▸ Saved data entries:
= = = =

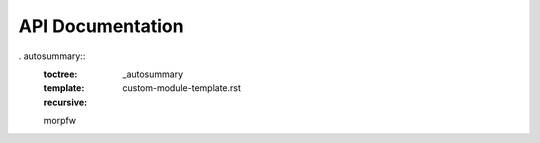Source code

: ==================
API Documentation
==================

. autosummary::
   :toctree: _autosummary
   :template: custom-module-template.rst
   :recursive:

   morpfw

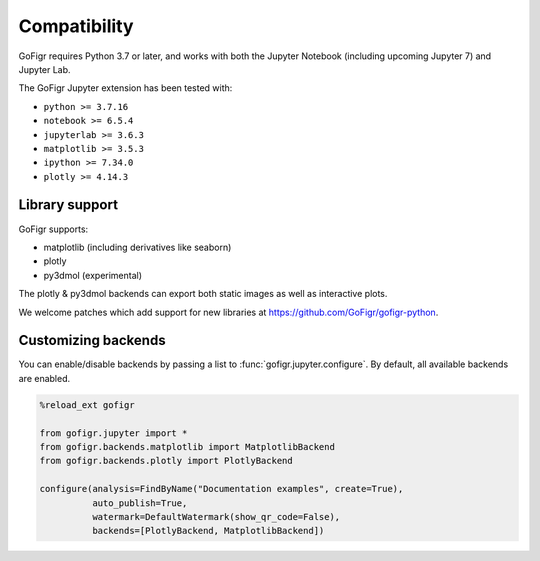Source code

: Compatibility
================

GoFigr requires Python 3.7 or later, and works with both the Jupyter Notebook (including upcoming Jupyter 7) and Jupyter Lab.

The GoFigr Jupyter extension has been tested with:

* ``python >= 3.7.16``
* ``notebook >= 6.5.4``
* ``jupyterlab >= 3.6.3``
* ``matplotlib >= 3.5.3``
* ``ipython >= 7.34.0``
* ``plotly >= 4.14.3``

Library support
********************

GoFigr supports:

* matplotlib (including derivatives like seaborn)
* plotly
* py3dmol (experimental)

The plotly & py3dmol backends can export both static images as well as interactive plots.

We welcome patches which add support for new libraries at https://github.com/GoFigr/gofigr-python.


Customizing backends
**************************

You can enable/disable backends by passing a list to :func:`gofigr.jupyter.configure`. By default, all available
backends are enabled.

.. code:: python

    %reload_ext gofigr

    from gofigr.jupyter import *
    from gofigr.backends.matplotlib import MatplotlibBackend
    from gofigr.backends.plotly import PlotlyBackend

    configure(analysis=FindByName("Documentation examples", create=True),
              auto_publish=True,
              watermark=DefaultWatermark(show_qr_code=False),
              backends=[PlotlyBackend, MatplotlibBackend])
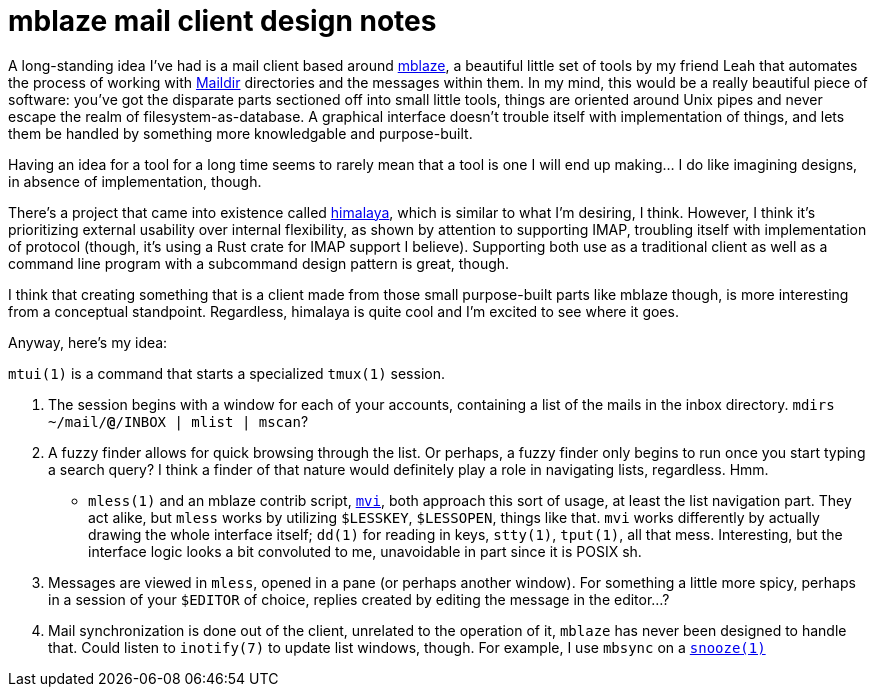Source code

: = mblaze mail client design notes
:description: what if god was a mail client
:docdate: 2021-05-14

:url-mblaze: https://github.com/leahneukirchen/mblaze

A long-standing idea I've had is a mail client based around {url-mblaze}[mblaze],
a beautiful little set of tools by my friend Leah that automates the process of working with
https://en.wikipedia.org/wiki/Maildir[Maildir] directories and the messages within them.
In my mind, this would be a really beautiful piece of software: you've got the disparate parts
sectioned off into small little tools, things are oriented around Unix pipes and never escape the
realm of filesystem-as-database. A graphical interface doesn't trouble itself with implementation
of things, and lets them be handled by something more knowledgable and purpose-built.

Having an idea for a tool for a long time seems to rarely mean that a tool is one I will end up
making... I do like imagining designs, in absence of implementation, though.

There's a project that came into existence called https://github.com/soywod/himalaya[himalaya],
which is similar to what I'm desiring, I think. However, I think it's prioritizing external
usability over internal flexibility, as shown by attention to supporting IMAP, troubling itself
with implementation of protocol (though, it's using a Rust crate for IMAP support I believe).
Supporting both use as a traditional client as well as a command line program with a subcommand
design pattern is great, though.

I think that creating something that is a client made from those small purpose-built parts like
mblaze though, is more interesting from a conceptual standpoint. Regardless, himalaya is quite
cool and I'm excited to see where it goes.

Anyway, here's my idea:

`mtui(1)` is a command that starts a specialized `tmux(1)` session.

. The session begins with a window for each of your accounts, containing a list of the mails in
the inbox directory. `mdirs ~/mail/*@*/INBOX | mlist | mscan`?
. A fuzzy finder allows for quick browsing through the list. Or perhaps, a fuzzy finder only
begins to run once you start typing a search query? I think a finder of that nature would
definitely play a role in navigating lists, regardless. Hmm.
** `mless(1)` and an mblaze contrib script, {url-mblaze}/blob/master/contrib/mvi[`mvi`],
  both approach this sort of usage, at least the list navigation part.
  They act alike, but `mless` works by utilizing `$LESSKEY`, `$LESSOPEN`, things like that.
  `mvi` works differently by actually drawing the whole interface itself; `dd(1)` for reading in
  keys, `stty(1)`, `tput(1)`, all that mess. Interesting, but the interface logic looks a bit
  convoluted to me, unavoidable in part since it is POSIX sh.

. Messages are viewed in `mless`, opened in a pane (or perhaps another window). For something a
  little more spicy, perhaps in a session of your `$EDITOR` of choice, replies created by editing
  the message in the editor...?
. Mail synchronization is done out of the client, unrelated to the operation of it, `mblaze`
has never been designed to handle that. Could listen to `inotify(7)` to update list windows,
though. For example, I use `mbsync` on a https://github.com/leahneukirchen/snooze[`snooze(1)`]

= = = =

▸ WHAT TO DO:
The answer is the records above, repeated exactly, with no picture in it.

▸ FINISHED EXERCISE:
Source code

: ==================
API Documentation
==================

. autosummary::
   :toctree: _autosummary
   :template: custom-module-template.rst
   :recursive:

   morpfw

Source code

: Compatibility
================

GoFigr requires Python 3.7 or later, and works with both the Jupyter Notebook (including upcoming Jupyter 7) and Jupyter Lab.

The GoFigr Jupyter extension has been tested with:

* ``python >= 3.7.16``
* ``notebook >= 6.5.4``
* ``jupyterlab >= 3.6.3``
* ``matplotlib >= 3.5.3``
* ``ipython >= 7.34.0``
* ``plotly >= 4.14.3``

Library support
********************

GoFigr supports:

* matplotlib (including derivatives like seaborn)
* plotly
* py3dmol (experimental)

The plotly & py3dmol backends can export both static images as well as interactive plots.

We welcome patches which add support for new libraries at https://github.com/GoFigr/gofigr-python.


Customizing backends
**************************

You can enable/disable backends by passing a list to :func:`gofigr.jupyter.configure`. By default, all available
backends are enabled.

.. code:: python

    %reload_ext gofigr

    from gofigr.jupyter import *
    from gofigr.backends.matplotlib import MatplotlibBackend
    from gofigr.backends.plotly import PlotlyBackend

    configure(analysis=FindByName("Documentation examples", create=True),
              auto_publish=True,
              watermark=DefaultWatermark(show_qr_code=False),
              backends=[PlotlyBackend, MatplotlibBackend])
Source code

: = mblaze mail client design notes
:description: what if god was a mail client
:docdate: 2021-05-14

:url-mblaze: https://github.com/leahneukirchen/mblaze

A long-standing idea I've had is a mail client based around {url-mblaze}[mblaze],
a beautiful little set of tools by my friend Leah that automates the process of working with
https://en.wikipedia.org/wiki/Maildir[Maildir] directories and the messages within them.
In my mind, this would be a really beautiful piece of software: you've got the disparate parts
sectioned off into small little tools, things are oriented around Unix pipes and never escape the
realm of filesystem-as-database. A graphical interface doesn't trouble itself with implementation
of things, and lets them be handled by something more knowledgable and purpose-built.

Having an idea for a tool for a long time seems to rarely mean that a tool is one I will end up
making... I do like imagining designs, in absence of implementation, though.

There's a project that came into existence called https://github.com/soywod/himalaya[himalaya],
which is similar to what I'm desiring, I think. However, I think it's prioritizing external
usability over internal flexibility, as shown by attention to supporting IMAP, troubling itself
with implementation of protocol (though, it's using a Rust crate for IMAP support I believe).
Supporting both use as a traditional client as well as a command line program with a subcommand
design pattern is great, though.

I think that creating something that is a client made from those small purpose-built parts like
mblaze though, is more interesting from a conceptual standpoint. Regardless, himalaya is quite
cool and I'm excited to see where it goes.

Anyway, here's my idea:

`mtui(1)` is a command that starts a specialized `tmux(1)` session.

. The session begins with a window for each of your accounts, containing a list of the mails in
the inbox directory. `mdirs ~/mail/*@*/INBOX | mlist | mscan`?
. A fuzzy finder allows for quick browsing through the list. Or perhaps, a fuzzy finder only
begins to run once you start typing a search query? I think a finder of that nature would
definitely play a role in navigating lists, regardless. Hmm.
** `mless(1)` and an mblaze contrib script, {url-mblaze}/blob/master/contrib/mvi[`mvi`],
  both approach this sort of usage, at least the list navigation part.
  They act alike, but `mless` works by utilizing `$LESSKEY`, `$LESSOPEN`, things like that.
  `mvi` works differently by actually drawing the whole interface itself; `dd(1)` for reading in
  keys, `stty(1)`, `tput(1)`, all that mess. Interesting, but the interface logic looks a bit
  convoluted to me, unavoidable in part since it is POSIX sh.

. Messages are viewed in `mless`, opened in a pane (or perhaps another window). For something a
  little more spicy, perhaps in a session of your `$EDITOR` of choice, replies created by editing
  the message in the editor...?
. Mail synchronization is done out of the client, unrelated to the operation of it, `mblaze`
has never been designed to handle that. Could listen to `inotify(7)` to update list windows,
though. For example, I use `mbsync` on a https://github.com/leahneukirchen/snooze[`snooze(1)`]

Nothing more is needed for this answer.